## Task brief
Using the data below, return every line that holds the word "https".

## Stored data
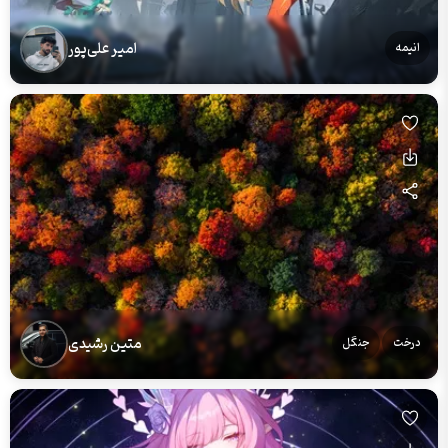
امیر علی‌پور
انیمه
متین رشیدی
درخت
جنگل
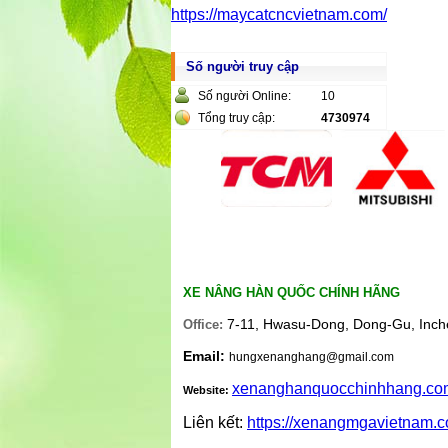
https://maycatcncvietnam.com/
Số người truy cập
Số người Online:
10
Tổng truy cập:
4730974
XE NÂNG HÀN QUỐC CHÍNH HÃNG
7-11, Hwasu-Dong, Dong-Gu, Inch
Office:
Email:
hungxenanghang@gmail.com
xenanghanquocchinhhang.co
Website:
Liên kết:
https://xenangmgavietnam.c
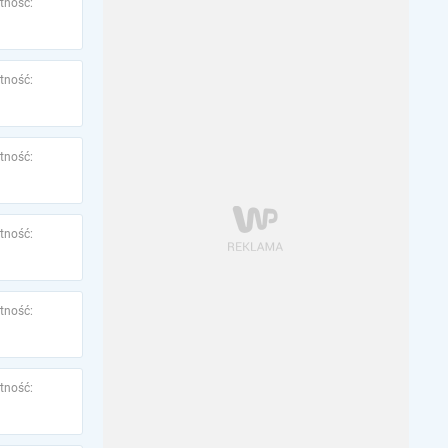
tność:
tność:
tność:
tność:
tność:
tność:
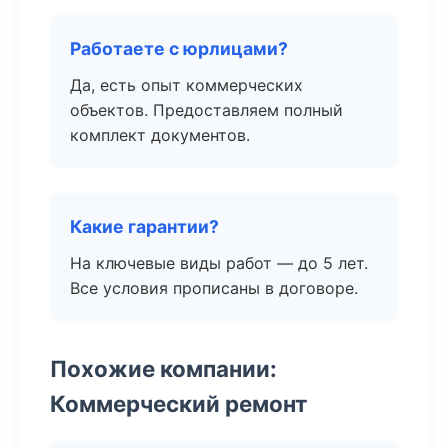
Работаете с юрлицами?
Да, есть опыт коммерческих
объектов. Предоставляем полный
комплект документов.
Какие гарантии?
На ключевые виды работ — до 5 лет.
Все условия прописаны в договоре.
Похожие компании:
Коммерческий ремонт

## Answer box
https://maycatcncvietnam.com/
https://xenangmgavietnam.c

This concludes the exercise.